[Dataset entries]
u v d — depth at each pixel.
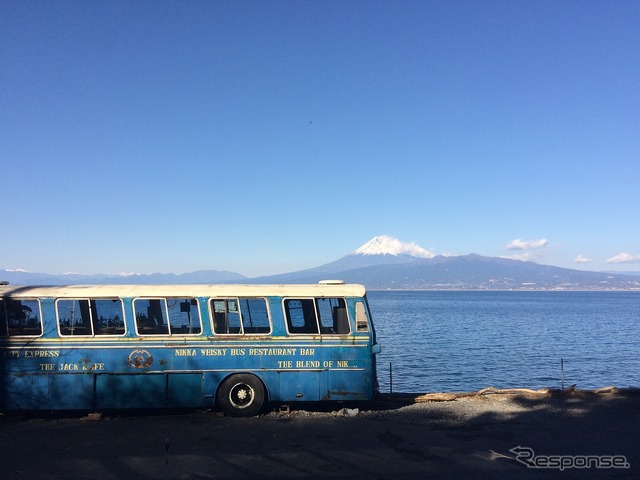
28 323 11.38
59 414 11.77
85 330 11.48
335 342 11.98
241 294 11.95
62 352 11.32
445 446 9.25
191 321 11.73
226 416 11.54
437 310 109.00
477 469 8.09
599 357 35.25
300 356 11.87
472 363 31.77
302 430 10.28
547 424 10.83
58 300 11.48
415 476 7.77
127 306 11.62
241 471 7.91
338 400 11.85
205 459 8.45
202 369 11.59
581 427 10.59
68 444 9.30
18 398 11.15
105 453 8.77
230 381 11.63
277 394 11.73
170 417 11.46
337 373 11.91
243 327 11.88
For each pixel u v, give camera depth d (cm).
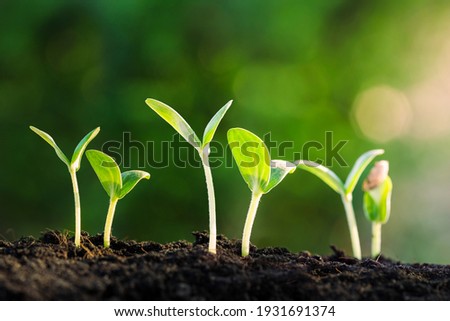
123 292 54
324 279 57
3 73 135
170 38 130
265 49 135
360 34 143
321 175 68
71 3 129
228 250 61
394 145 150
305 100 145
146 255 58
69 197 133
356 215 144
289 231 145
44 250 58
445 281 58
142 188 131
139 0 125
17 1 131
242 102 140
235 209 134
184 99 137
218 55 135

--

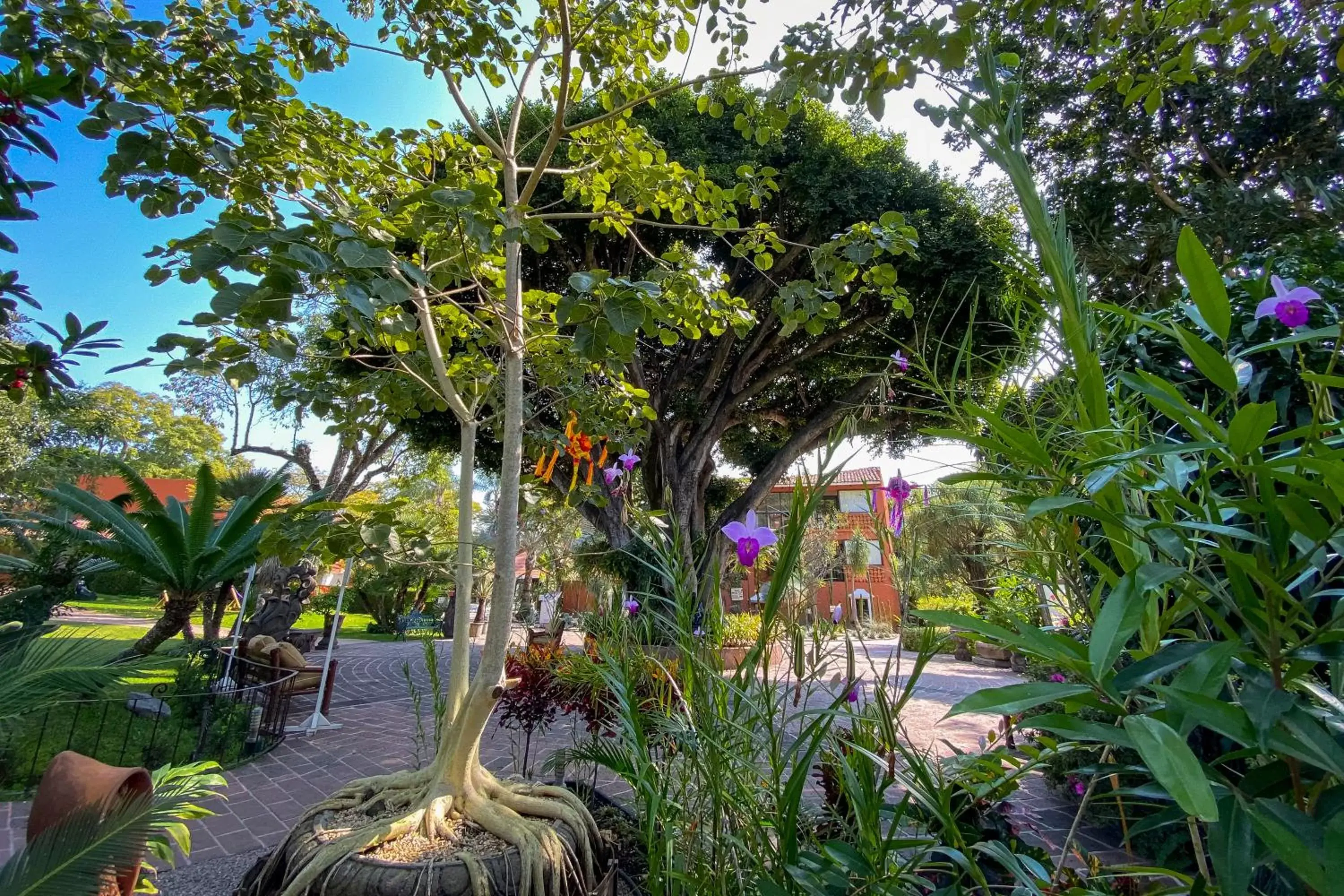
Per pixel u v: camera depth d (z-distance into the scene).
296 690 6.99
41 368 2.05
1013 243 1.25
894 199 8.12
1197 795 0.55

# What you have to do
Find the word "depth" in the data and show each line that holds it.

# Answer below
u v d — depth at each pixel.
For each pixel u v, give camera depth d (cm).
Per pixel u v: camera depth d (z-distance into the scene).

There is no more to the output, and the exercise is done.